One day, for no particular reason my son said, “Mom, I think you were born at a good time. You know, before electricity. And then you got to have electricity.” I asked how old he thought I was. My son shrugged.
I was born before a lot of life changing things were ubiquitous — cell phones, the internet, video games, tv remotes, MTV (do they still have MTV?) But one thing I wasn’t born before is electricity. Thank gawd he didn’t say indoor plumbing or ask about my pet dinosaur.
My childhood took place in the 70s, I explained. NOT the 1870s. And we did things a little differently. Most notably, hours went by without my parents having any idea where I was, what I was doing or whom I was with. I had boundaries — the busy streets that bordered my neighborhood — but this left blocks and blocks of territory to roam. I was most likely riding my bike downhill with no hands and without wearing a helmet.
I ate garbage. Not literal garbage but ravioli from a can, cereal with the brightest colors and a lot of Jay’s chips. My mom had a crate of flavored pop delivered to our house once a week and I slurped down the orange ones. Now I won’t buy anything in a can (chemical liners), bright cereals (artificial colors) or pop (sugar).
There were only a handful of channels on our television, which was a giant wooden piece of furniture in the corner of the room, and no remote control. Sometimes my dad shouted from the window for me to come inside to switch shows for him. Today my son speaks into a remote that understands english and changes itself from among hundreds of channels.
Everything was simple. I don’t remember feeling overstimulated, stressed out or FOMO, which are things my son feels strongly. I often used my imagination rather than electronics to pass the time. I didn’t have expectations of being constantly entertained. A favorite pastime was to stare at the clouds and find animals. I filled a lot of afternoons doing nothing. Yet it was enough.

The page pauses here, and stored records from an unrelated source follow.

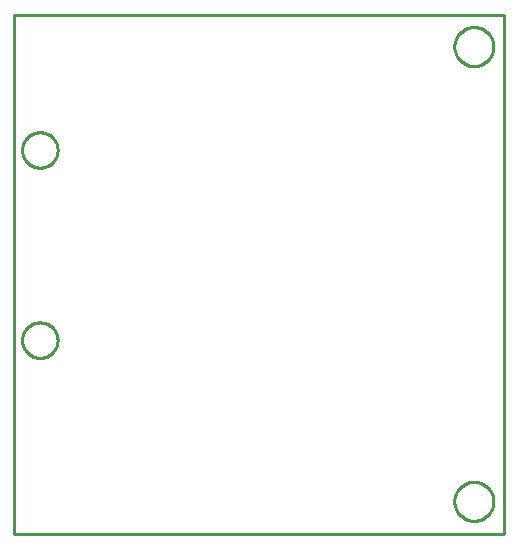
<source format=gbr>
G04 EAGLE Gerber RS-274X export*
G75*
%MOMM*%
%FSLAX34Y34*%
%LPD*%
%IN*%
%IPPOS*%
%AMOC8*
5,1,8,0,0,1.08239X$1,22.5*%
G01*
%ADD10C,0.254000*%


D10*
X40000Y30000D02*
X455000Y30000D01*
X455000Y470000D01*
X40000Y470000D01*
X40000Y30000D01*
X77000Y354964D02*
X76924Y353896D01*
X76771Y352835D01*
X76543Y351788D01*
X76241Y350760D01*
X75867Y349756D01*
X75422Y348781D01*
X74908Y347841D01*
X74329Y346940D01*
X73687Y346082D01*
X72985Y345272D01*
X72228Y344515D01*
X71418Y343813D01*
X70560Y343171D01*
X69659Y342592D01*
X68719Y342078D01*
X67744Y341633D01*
X66740Y341259D01*
X65712Y340957D01*
X64665Y340729D01*
X63604Y340576D01*
X62536Y340500D01*
X61464Y340500D01*
X60396Y340576D01*
X59335Y340729D01*
X58288Y340957D01*
X57260Y341259D01*
X56256Y341633D01*
X55281Y342078D01*
X54341Y342592D01*
X53440Y343171D01*
X52582Y343813D01*
X51772Y344515D01*
X51015Y345272D01*
X50313Y346082D01*
X49671Y346940D01*
X49092Y347841D01*
X48578Y348781D01*
X48133Y349756D01*
X47759Y350760D01*
X47457Y351788D01*
X47229Y352835D01*
X47076Y353896D01*
X47000Y354964D01*
X47000Y356036D01*
X47076Y357104D01*
X47229Y358165D01*
X47457Y359212D01*
X47759Y360240D01*
X48133Y361244D01*
X48578Y362219D01*
X49092Y363159D01*
X49671Y364060D01*
X50313Y364918D01*
X51015Y365728D01*
X51772Y366485D01*
X52582Y367187D01*
X53440Y367829D01*
X54341Y368408D01*
X55281Y368922D01*
X56256Y369367D01*
X57260Y369741D01*
X58288Y370043D01*
X59335Y370271D01*
X60396Y370424D01*
X61464Y370500D01*
X62536Y370500D01*
X63604Y370424D01*
X64665Y370271D01*
X65712Y370043D01*
X66740Y369741D01*
X67744Y369367D01*
X68719Y368922D01*
X69659Y368408D01*
X70560Y367829D01*
X71418Y367187D01*
X72228Y366485D01*
X72985Y365728D01*
X73687Y364918D01*
X74329Y364060D01*
X74908Y363159D01*
X75422Y362219D01*
X75867Y361244D01*
X76241Y360240D01*
X76543Y359212D01*
X76771Y358165D01*
X76924Y357104D01*
X77000Y356036D01*
X77000Y354964D01*
X77000Y193964D02*
X76924Y192896D01*
X76771Y191835D01*
X76543Y190788D01*
X76241Y189760D01*
X75867Y188756D01*
X75422Y187781D01*
X74908Y186841D01*
X74329Y185940D01*
X73687Y185082D01*
X72985Y184272D01*
X72228Y183515D01*
X71418Y182813D01*
X70560Y182171D01*
X69659Y181592D01*
X68719Y181078D01*
X67744Y180633D01*
X66740Y180259D01*
X65712Y179957D01*
X64665Y179729D01*
X63604Y179576D01*
X62536Y179500D01*
X61464Y179500D01*
X60396Y179576D01*
X59335Y179729D01*
X58288Y179957D01*
X57260Y180259D01*
X56256Y180633D01*
X55281Y181078D01*
X54341Y181592D01*
X53440Y182171D01*
X52582Y182813D01*
X51772Y183515D01*
X51015Y184272D01*
X50313Y185082D01*
X49671Y185940D01*
X49092Y186841D01*
X48578Y187781D01*
X48133Y188756D01*
X47759Y189760D01*
X47457Y190788D01*
X47229Y191835D01*
X47076Y192896D01*
X47000Y193964D01*
X47000Y195036D01*
X47076Y196104D01*
X47229Y197165D01*
X47457Y198212D01*
X47759Y199240D01*
X48133Y200244D01*
X48578Y201219D01*
X49092Y202159D01*
X49671Y203060D01*
X50313Y203918D01*
X51015Y204728D01*
X51772Y205485D01*
X52582Y206187D01*
X53440Y206829D01*
X54341Y207408D01*
X55281Y207922D01*
X56256Y208367D01*
X57260Y208741D01*
X58288Y209043D01*
X59335Y209271D01*
X60396Y209424D01*
X61464Y209500D01*
X62536Y209500D01*
X63604Y209424D01*
X64665Y209271D01*
X65712Y209043D01*
X66740Y208741D01*
X67744Y208367D01*
X68719Y207922D01*
X69659Y207408D01*
X70560Y206829D01*
X71418Y206187D01*
X72228Y205485D01*
X72985Y204728D01*
X73687Y203918D01*
X74329Y203060D01*
X74908Y202159D01*
X75422Y201219D01*
X75867Y200244D01*
X76241Y199240D01*
X76543Y198212D01*
X76771Y197165D01*
X76924Y196104D01*
X77000Y195036D01*
X77000Y193964D01*
X430040Y74500D02*
X431118Y74429D01*
X432189Y74288D01*
X433249Y74078D01*
X434292Y73798D01*
X435315Y73451D01*
X436313Y73037D01*
X437282Y72560D01*
X438218Y72019D01*
X439116Y71419D01*
X439973Y70762D01*
X440785Y70049D01*
X441549Y69285D01*
X442262Y68473D01*
X442919Y67616D01*
X443519Y66718D01*
X444060Y65782D01*
X444537Y64813D01*
X444951Y63815D01*
X445298Y62792D01*
X445578Y61749D01*
X445788Y60689D01*
X445929Y59618D01*
X446000Y58540D01*
X446000Y57460D01*
X445929Y56382D01*
X445788Y55311D01*
X445578Y54251D01*
X445298Y53208D01*
X444951Y52185D01*
X444537Y51187D01*
X444060Y50218D01*
X443519Y49282D01*
X442919Y48384D01*
X442262Y47527D01*
X441549Y46715D01*
X440785Y45951D01*
X439973Y45239D01*
X439116Y44581D01*
X438218Y43981D01*
X437282Y43441D01*
X436313Y42963D01*
X435315Y42549D01*
X434292Y42202D01*
X433249Y41922D01*
X432189Y41712D01*
X431118Y41571D01*
X430040Y41500D01*
X428960Y41500D01*
X427882Y41571D01*
X426811Y41712D01*
X425751Y41922D01*
X424708Y42202D01*
X423685Y42549D01*
X422687Y42963D01*
X421718Y43441D01*
X420782Y43981D01*
X419884Y44581D01*
X419027Y45239D01*
X418215Y45951D01*
X417451Y46715D01*
X416739Y47527D01*
X416081Y48384D01*
X415481Y49282D01*
X414941Y50218D01*
X414463Y51187D01*
X414049Y52185D01*
X413702Y53208D01*
X413422Y54251D01*
X413212Y55311D01*
X413071Y56382D01*
X413000Y57460D01*
X413000Y58540D01*
X413071Y59618D01*
X413212Y60689D01*
X413422Y61749D01*
X413702Y62792D01*
X414049Y63815D01*
X414463Y64813D01*
X414941Y65782D01*
X415481Y66718D01*
X416081Y67616D01*
X416739Y68473D01*
X417451Y69285D01*
X418215Y70049D01*
X419027Y70762D01*
X419884Y71419D01*
X420782Y72019D01*
X421718Y72560D01*
X422687Y73037D01*
X423685Y73451D01*
X424708Y73798D01*
X425751Y74078D01*
X426811Y74288D01*
X427882Y74429D01*
X428960Y74500D01*
X430040Y74500D01*
X430040Y459500D02*
X431118Y459429D01*
X432189Y459288D01*
X433249Y459078D01*
X434292Y458798D01*
X435315Y458451D01*
X436313Y458037D01*
X437282Y457560D01*
X438218Y457019D01*
X439116Y456419D01*
X439973Y455762D01*
X440785Y455049D01*
X441549Y454285D01*
X442262Y453473D01*
X442919Y452616D01*
X443519Y451718D01*
X444060Y450782D01*
X444537Y449813D01*
X444951Y448815D01*
X445298Y447792D01*
X445578Y446749D01*
X445788Y445689D01*
X445929Y444618D01*
X446000Y443540D01*
X446000Y442460D01*
X445929Y441382D01*
X445788Y440311D01*
X445578Y439251D01*
X445298Y438208D01*
X444951Y437185D01*
X444537Y436187D01*
X444060Y435218D01*
X443519Y434282D01*
X442919Y433384D01*
X442262Y432527D01*
X441549Y431715D01*
X440785Y430951D01*
X439973Y430239D01*
X439116Y429581D01*
X438218Y428981D01*
X437282Y428441D01*
X436313Y427963D01*
X435315Y427549D01*
X434292Y427202D01*
X433249Y426922D01*
X432189Y426712D01*
X431118Y426571D01*
X430040Y426500D01*
X428960Y426500D01*
X427882Y426571D01*
X426811Y426712D01*
X425751Y426922D01*
X424708Y427202D01*
X423685Y427549D01*
X422687Y427963D01*
X421718Y428441D01*
X420782Y428981D01*
X419884Y429581D01*
X419027Y430239D01*
X418215Y430951D01*
X417451Y431715D01*
X416739Y432527D01*
X416081Y433384D01*
X415481Y434282D01*
X414941Y435218D01*
X414463Y436187D01*
X414049Y437185D01*
X413702Y438208D01*
X413422Y439251D01*
X413212Y440311D01*
X413071Y441382D01*
X413000Y442460D01*
X413000Y443540D01*
X413071Y444618D01*
X413212Y445689D01*
X413422Y446749D01*
X413702Y447792D01*
X414049Y448815D01*
X414463Y449813D01*
X414941Y450782D01*
X415481Y451718D01*
X416081Y452616D01*
X416739Y453473D01*
X417451Y454285D01*
X418215Y455049D01*
X419027Y455762D01*
X419884Y456419D01*
X420782Y457019D01*
X421718Y457560D01*
X422687Y458037D01*
X423685Y458451D01*
X424708Y458798D01*
X425751Y459078D01*
X426811Y459288D01*
X427882Y459429D01*
X428960Y459500D01*
X430040Y459500D01*
M02*

</source>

I don’t think my son feels the same way. He has anxiety from having too many choices and a surreal awareness of the ticking clock hanging over his childhood. He thinks about the choices he didn’t make, things he doesn’t have and the experiences he didn’t create. Nobody escapes this thought loop these days — I certainly don’t — but I don’t remember thinking like this as a kid.
I suggested to my son we have a 1970s day, which meant we eat food I ate at his age and play outside. This was met with little enthusiasm. Canned Italian food was declared “gross” (it is) and going outside was “not good for our skin” (kind of). The whole experiment fell apart after I dug up my old Merlin and showed him what hand-held computer games used to look like.
It’s a vastly different world, and pretending the fun I had in 1979 is relevant to my son now is silly. His life would seem crazy to eleven year-old me. He suffers through brutal amounts of homework that’s more complicated than mine ever was, and I can’t imagine the stress of living with social media during the awkward tween years. (Is tween a new word?) When I put myself in his shoes (which actually fit my feet) I realize I have no idea how he does it. How is he growing up normal and sane with all these distractions? How is he not royally messed up from the pressure?
And when did my cute little baby boy become a tween with his childhood half over? I hate that he’s growing up so fast. It’s like somebody pressed fast-forward on our lives and then one day he woke up taller than me.
But he will always be my baby boy, who somehow thinks I did my homework by lantern light, yet knows too much about other more important things.